Article =

╭──

Art and design highlights of 2022

Readings’ art & design specialist Zoë Croggon runs us through some this year's design highlights.


Sally Gabori — text by Nicholas Evans, Judith Ryan, Bruce McLean

A vivid monograph on the late Kaiadilt artist Sally Gabori (Mirdidingkingathi Juwarnda). Gabori began painting in her 80s and produced around 2,000 works over the course of her extraordinary ten-year career.

Her exuberant colour palette bursts forth from the book, with generous strokes of rose, magenta and lemon streaking the cover. This is a detailed and considered monograph showcasing Gabori’s joyously colourful abstractions.


Re-imagine Bizarre Type

A chunky and funky publication by Sendpoints on the expressive potential of typefaces. How do you make an ampersand sensual? How do you make a title look drunk?

Re-imagine Bizarre Type stretches the definition of the typeface into a form of playful and creative expression. A valuable reference book for artists and designers and a yummy visual treat.


Ettore Sottsass — Philippe Thomé  

Philippe Thomé’s comprehensive monograph on Italian architect and designer Ettore Sottsass looks like a brick of liquorice allsorts and is just as delicious.

Ranging from his bold and bright designs for Olivetti to founding the seminal Memphis group, this publication displays Sottsass’ extraordinary versatility and skill. Including rare photographs from the Sottsass archives and drawings from the designer's notebooks, the book spans his entire career from the 1940s to the 2000s, covering everything from his architectural projects and product design to his ceramics, glasswork, graphics, and sculpture.


Gunyah Goondie + Wurley: The Aboriginal Architecture of Australia — Paul Memmott

Gunyah Goondie + Wurley: The Aboriginal Architecture of Australia is the first and only survey of Australian Indigenous architecture, spanning pre-colonial settlements to contemporary architectural design.

This beautifully assembled publication is built on decades of research and richly detailed with maps, diagrams, and photographs. Disproving common misconceptions about early Aboriginal architecture, this robust publication illustrates the scope and complexity of First Nations structures, spaces, and territories.


Marble & Metamorphosis — Rachel Cusk with Chris Kontos

'Marble, the metaphoric rock, embodies a dark paradox: it is change that produces changelessness', writes Rachel Cusk, on the creation and contradiction of marble. Marble and Metamorphosis is an essay on the history, symbolism, and materiality of marble, accompanied by photographs by Chris Kontos.

A slim and elegant publication for lovers of Cusk’s intricate, crisp prose.  


Shelley Lasica: When I Am Not There Hannah Mathews (ed.)

Shelly Lasica: When I am Not There is the first monograph to be published on an Australian choreographer.

╰──

Information shown =
╭──

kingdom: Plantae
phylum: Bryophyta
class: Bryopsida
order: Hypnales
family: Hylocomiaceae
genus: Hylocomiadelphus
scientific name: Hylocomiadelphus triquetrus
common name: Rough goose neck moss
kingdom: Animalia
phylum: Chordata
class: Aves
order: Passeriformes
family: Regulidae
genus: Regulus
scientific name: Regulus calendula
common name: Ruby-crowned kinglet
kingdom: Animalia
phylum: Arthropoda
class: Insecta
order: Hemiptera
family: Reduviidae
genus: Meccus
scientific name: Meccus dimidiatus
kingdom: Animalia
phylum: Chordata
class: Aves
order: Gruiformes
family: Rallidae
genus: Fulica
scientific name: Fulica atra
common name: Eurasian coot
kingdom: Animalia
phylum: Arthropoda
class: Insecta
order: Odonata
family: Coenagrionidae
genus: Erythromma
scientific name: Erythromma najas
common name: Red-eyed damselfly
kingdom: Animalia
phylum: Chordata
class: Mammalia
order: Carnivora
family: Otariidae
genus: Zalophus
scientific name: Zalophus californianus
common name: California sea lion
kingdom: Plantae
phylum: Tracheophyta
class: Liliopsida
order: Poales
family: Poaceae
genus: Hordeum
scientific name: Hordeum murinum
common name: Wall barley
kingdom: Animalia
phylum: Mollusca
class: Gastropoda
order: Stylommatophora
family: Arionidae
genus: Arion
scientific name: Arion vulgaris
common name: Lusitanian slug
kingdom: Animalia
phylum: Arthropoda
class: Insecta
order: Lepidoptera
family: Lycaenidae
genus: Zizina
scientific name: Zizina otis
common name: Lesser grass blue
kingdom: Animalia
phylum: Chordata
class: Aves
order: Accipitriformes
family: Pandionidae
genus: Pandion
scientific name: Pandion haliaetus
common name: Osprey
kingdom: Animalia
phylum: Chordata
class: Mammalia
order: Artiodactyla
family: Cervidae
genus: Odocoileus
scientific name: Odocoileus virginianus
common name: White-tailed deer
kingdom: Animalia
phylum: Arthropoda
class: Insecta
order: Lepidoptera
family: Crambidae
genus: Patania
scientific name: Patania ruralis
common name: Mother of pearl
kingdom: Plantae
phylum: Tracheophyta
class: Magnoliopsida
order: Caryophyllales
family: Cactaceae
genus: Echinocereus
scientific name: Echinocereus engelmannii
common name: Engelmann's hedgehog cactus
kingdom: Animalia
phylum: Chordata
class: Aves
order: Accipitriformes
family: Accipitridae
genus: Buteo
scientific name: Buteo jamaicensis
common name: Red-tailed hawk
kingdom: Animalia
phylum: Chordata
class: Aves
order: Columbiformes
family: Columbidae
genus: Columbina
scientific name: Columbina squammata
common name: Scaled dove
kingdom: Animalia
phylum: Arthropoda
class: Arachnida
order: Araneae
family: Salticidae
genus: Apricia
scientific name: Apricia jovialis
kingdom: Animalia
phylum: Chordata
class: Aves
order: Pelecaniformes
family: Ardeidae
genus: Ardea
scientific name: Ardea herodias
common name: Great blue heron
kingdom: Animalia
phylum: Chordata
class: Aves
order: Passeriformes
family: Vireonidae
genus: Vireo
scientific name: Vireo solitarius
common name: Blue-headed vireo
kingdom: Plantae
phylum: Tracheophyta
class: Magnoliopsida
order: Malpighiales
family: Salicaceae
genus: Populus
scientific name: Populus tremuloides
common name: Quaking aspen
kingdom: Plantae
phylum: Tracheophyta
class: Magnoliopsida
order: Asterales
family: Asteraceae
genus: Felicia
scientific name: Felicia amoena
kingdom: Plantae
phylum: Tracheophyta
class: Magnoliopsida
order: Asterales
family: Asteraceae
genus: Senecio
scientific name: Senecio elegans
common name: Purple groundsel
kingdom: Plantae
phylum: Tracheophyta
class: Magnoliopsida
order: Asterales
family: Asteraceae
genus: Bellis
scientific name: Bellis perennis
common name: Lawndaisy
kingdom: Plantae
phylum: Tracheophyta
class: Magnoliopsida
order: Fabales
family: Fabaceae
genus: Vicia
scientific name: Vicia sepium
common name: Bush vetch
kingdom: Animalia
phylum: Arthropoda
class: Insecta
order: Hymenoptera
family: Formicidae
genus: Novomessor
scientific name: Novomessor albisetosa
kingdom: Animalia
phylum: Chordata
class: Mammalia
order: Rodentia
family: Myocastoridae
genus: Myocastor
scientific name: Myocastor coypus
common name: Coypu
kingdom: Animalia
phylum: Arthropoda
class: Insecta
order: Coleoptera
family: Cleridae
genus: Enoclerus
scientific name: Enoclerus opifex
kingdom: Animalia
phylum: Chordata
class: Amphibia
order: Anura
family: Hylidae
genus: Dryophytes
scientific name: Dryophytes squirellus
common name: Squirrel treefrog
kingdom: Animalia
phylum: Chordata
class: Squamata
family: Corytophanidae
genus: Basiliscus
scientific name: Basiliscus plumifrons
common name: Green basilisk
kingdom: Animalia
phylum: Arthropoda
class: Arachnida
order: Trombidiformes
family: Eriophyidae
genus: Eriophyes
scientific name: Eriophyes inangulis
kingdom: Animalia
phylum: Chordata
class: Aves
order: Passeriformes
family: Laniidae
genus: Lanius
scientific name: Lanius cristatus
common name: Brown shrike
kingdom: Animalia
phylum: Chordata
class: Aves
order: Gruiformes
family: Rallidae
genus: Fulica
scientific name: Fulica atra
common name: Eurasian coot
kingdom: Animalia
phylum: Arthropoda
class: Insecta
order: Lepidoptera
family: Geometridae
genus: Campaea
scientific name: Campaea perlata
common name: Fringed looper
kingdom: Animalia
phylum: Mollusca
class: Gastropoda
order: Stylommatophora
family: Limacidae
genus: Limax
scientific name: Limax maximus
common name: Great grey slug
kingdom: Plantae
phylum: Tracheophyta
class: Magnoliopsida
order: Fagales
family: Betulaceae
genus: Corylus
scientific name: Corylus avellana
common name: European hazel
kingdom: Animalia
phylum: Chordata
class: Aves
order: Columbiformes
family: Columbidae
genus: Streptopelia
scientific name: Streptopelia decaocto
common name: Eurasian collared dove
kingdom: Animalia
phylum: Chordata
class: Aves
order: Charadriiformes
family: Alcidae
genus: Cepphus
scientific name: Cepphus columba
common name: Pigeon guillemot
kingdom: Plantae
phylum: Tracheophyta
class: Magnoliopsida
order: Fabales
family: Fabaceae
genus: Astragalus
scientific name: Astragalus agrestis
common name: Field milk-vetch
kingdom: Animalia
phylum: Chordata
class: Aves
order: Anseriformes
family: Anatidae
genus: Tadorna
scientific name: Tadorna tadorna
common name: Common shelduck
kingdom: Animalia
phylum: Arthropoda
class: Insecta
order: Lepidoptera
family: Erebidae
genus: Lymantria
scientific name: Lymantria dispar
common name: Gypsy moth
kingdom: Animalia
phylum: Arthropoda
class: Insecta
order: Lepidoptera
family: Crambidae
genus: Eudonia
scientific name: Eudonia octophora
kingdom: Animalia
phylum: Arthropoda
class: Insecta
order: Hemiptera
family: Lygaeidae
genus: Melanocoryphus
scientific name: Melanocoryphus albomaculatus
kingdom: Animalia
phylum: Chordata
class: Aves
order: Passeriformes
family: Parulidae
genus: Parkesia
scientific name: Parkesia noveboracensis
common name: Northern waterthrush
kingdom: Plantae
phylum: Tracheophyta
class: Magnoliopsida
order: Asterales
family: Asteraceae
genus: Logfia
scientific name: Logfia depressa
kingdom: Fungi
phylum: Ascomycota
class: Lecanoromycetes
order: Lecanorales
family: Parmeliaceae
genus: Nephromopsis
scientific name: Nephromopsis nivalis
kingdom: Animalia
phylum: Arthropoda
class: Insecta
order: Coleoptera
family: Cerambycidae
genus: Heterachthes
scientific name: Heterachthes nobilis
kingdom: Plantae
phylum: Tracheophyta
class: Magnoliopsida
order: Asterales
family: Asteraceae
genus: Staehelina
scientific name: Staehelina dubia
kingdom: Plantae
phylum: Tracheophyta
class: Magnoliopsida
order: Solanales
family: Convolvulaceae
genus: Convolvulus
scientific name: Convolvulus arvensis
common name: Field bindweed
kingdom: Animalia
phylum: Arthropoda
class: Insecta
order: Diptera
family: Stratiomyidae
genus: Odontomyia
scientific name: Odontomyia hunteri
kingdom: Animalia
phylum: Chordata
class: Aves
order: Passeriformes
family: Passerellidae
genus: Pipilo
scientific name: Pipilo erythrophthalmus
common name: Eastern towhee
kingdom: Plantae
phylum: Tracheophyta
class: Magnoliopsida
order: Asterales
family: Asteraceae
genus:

╰──

Tasks for this exercise =
1. Rewrite the stretch of the art and design highlights article from "Art and design" through "extraordinary ten-year career.", replacing "monograph" with "book".
2. Extend the art and design highlights article by continuing it past its final sentence.

Per-task answers =
1.
Art and design highlights of 2022

Readings’ art & design specialist Zoë Croggon runs us through some this year's design highlights.


Sally Gabori — text by Nicholas Evans, Judith Ryan, Bruce McLean

A vivid book on the late Kaiadilt artist Sally Gabori (Mirdidingkingathi Juwarnda). Gabori began painting in her 80s and produced around 2,000 works over the course of her extraordinary ten-year career.

2.
Published by MUMA and Monash University Publishing as an accompaniment to Lasica’s eponymous exhibition, this delicate publication spans four decades of Lasica’s performance practice. Lasica’s work is underscored by an interdisciplinary curiosity, she is the first Australian dance artist to be signed to a commercial gallery and her work softens the division between performance and exhibition. Beautifully edited by curator Hannah Mathews, this substantial monograph examines the archives of one of Australia’s most thoughtful dance artists. 


Dreaming the Land: Aboriginal Art from Remote Australia — Marie Geissler

Dreaming the Land is a comprehensive survey of Indigenous artists from remote Australia, notably the Kimberley and Arnhem land.

This rich and ample publication profiles 100 artists, detailing their processes, history, and beliefs. With illuminating written contributions from Margot Neale and Djon Mundine, this is an ambitious and valuable resource. 


Letters to Gwen John — Celia Paul 

“Dearest Gwen, I know this letter to you is an artifice. I know you are dead and that I’m alive and that no usual communication is possible between us but, as my mother used to say, ‘Time is a strange substance’; and who knows really, with our time bound comprehension of the world, whether there might be some channel with which we can speak to each other, if we only knew how: like tuning a radio so that the crackling sound of airwaves is slipstreamed into words.”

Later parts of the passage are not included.